## Exercise aim
For the material that follows, return exactly the lines from the one with "focal_mm: 5.8" through the one with "focal_mm: 17", both ends included.

## Excerpted data

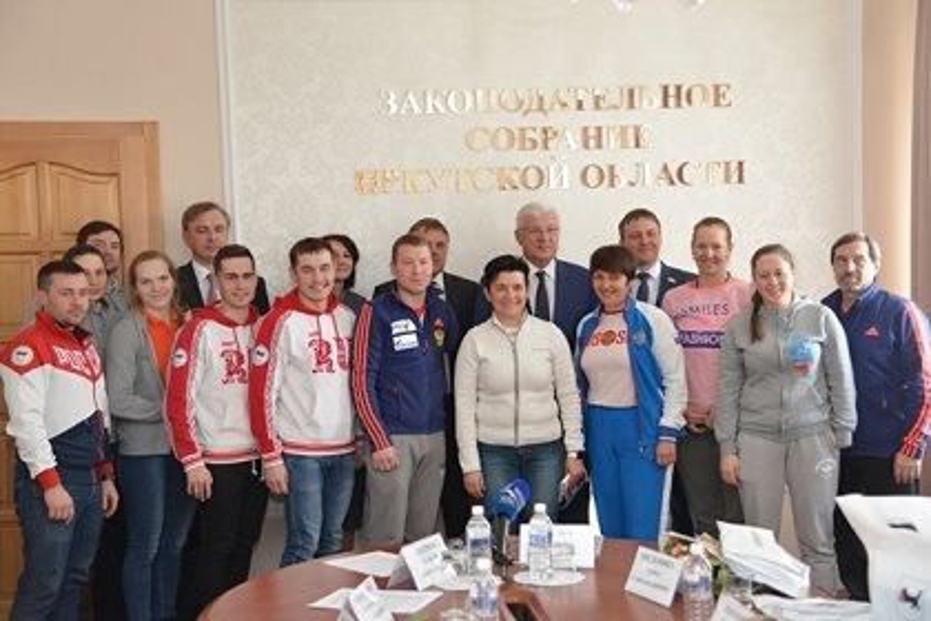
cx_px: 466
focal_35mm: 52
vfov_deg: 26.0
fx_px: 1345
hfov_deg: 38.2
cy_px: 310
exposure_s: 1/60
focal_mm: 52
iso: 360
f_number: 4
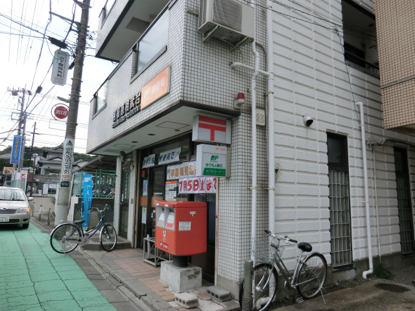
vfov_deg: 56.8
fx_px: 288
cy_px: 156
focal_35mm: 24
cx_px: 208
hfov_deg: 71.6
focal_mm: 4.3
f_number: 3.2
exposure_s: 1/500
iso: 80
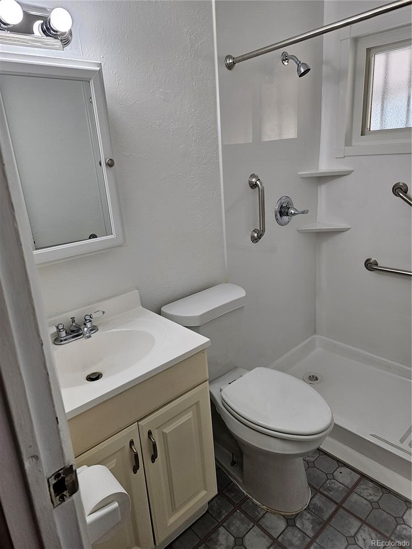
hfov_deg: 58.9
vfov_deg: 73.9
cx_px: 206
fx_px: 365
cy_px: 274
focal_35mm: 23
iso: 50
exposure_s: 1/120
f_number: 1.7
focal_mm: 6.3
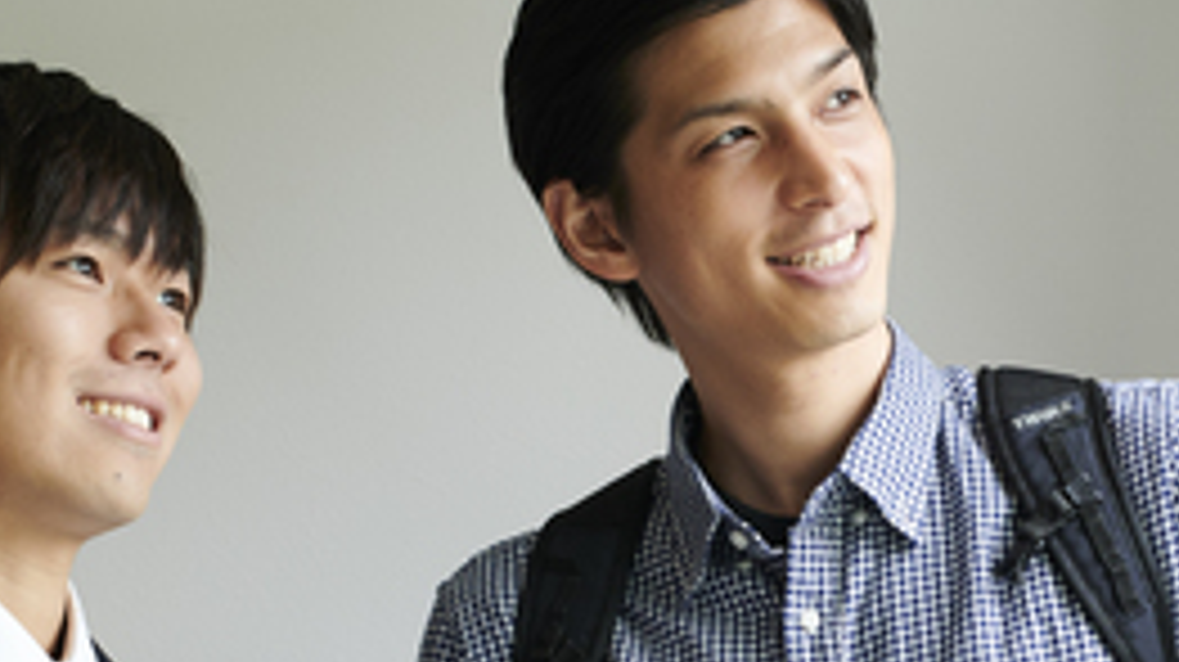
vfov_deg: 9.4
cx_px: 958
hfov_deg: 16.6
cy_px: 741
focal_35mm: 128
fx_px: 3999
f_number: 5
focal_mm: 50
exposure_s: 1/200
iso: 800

==

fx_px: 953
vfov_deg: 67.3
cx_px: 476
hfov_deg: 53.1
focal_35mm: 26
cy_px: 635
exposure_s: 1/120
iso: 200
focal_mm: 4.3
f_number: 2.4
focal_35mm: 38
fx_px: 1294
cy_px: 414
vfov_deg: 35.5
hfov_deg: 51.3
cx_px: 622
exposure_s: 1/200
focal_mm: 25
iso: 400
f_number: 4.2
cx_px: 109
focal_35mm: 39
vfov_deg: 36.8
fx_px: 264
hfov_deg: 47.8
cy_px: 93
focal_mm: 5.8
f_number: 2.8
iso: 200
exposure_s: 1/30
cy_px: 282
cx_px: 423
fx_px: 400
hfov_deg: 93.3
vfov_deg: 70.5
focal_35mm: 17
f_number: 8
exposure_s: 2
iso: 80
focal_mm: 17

---

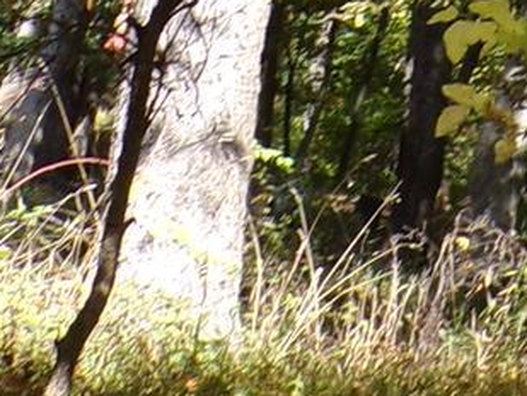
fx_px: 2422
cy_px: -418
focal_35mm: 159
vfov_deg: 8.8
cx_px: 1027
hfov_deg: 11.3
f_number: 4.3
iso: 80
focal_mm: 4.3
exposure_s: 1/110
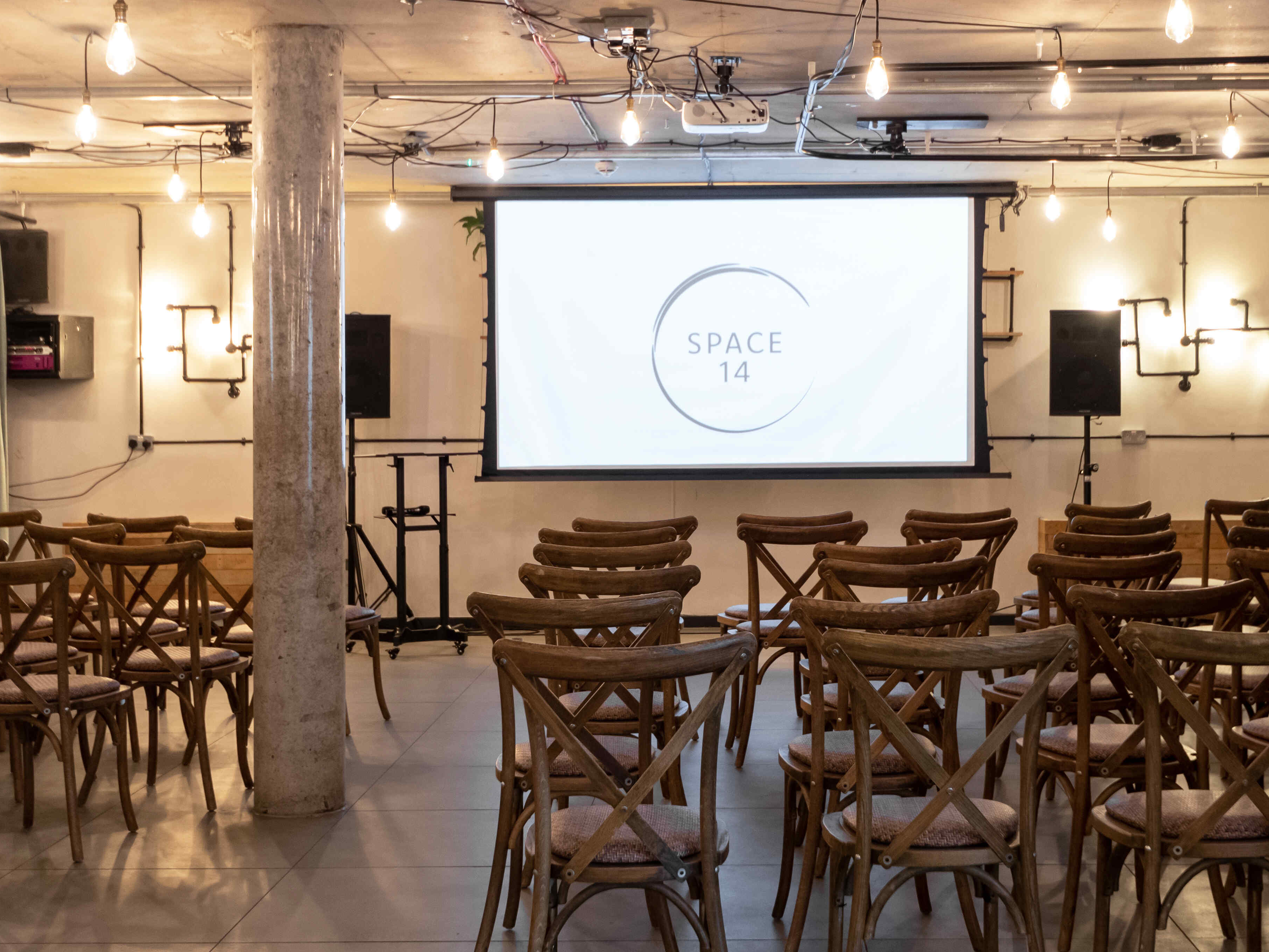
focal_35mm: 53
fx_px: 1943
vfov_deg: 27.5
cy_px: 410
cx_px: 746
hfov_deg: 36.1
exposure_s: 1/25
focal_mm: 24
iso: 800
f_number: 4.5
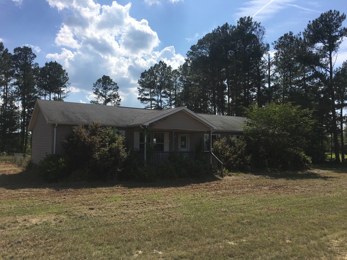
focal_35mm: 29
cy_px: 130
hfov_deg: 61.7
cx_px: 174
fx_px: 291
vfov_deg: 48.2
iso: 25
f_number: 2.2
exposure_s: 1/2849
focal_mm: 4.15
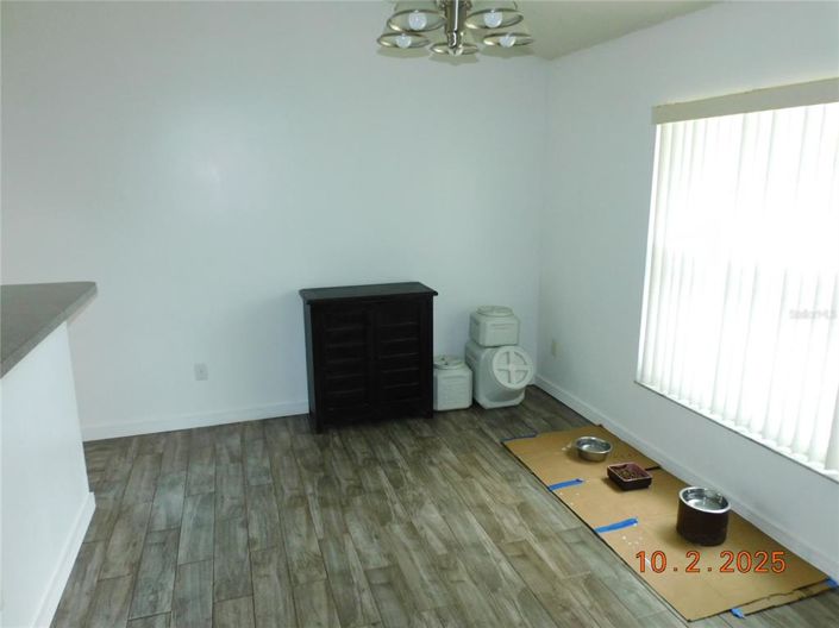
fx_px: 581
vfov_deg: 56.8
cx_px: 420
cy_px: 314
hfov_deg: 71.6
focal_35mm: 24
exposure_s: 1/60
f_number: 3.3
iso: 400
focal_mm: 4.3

## Response to this task
focal_mm: 5.8
f_number: 2.8
iso: 200
exposure_s: 1/30
cy_px: 282
cx_px: 423
fx_px: 400
hfov_deg: 93.3
vfov_deg: 70.5
focal_35mm: 17
f_number: 8
exposure_s: 2
iso: 80
focal_mm: 17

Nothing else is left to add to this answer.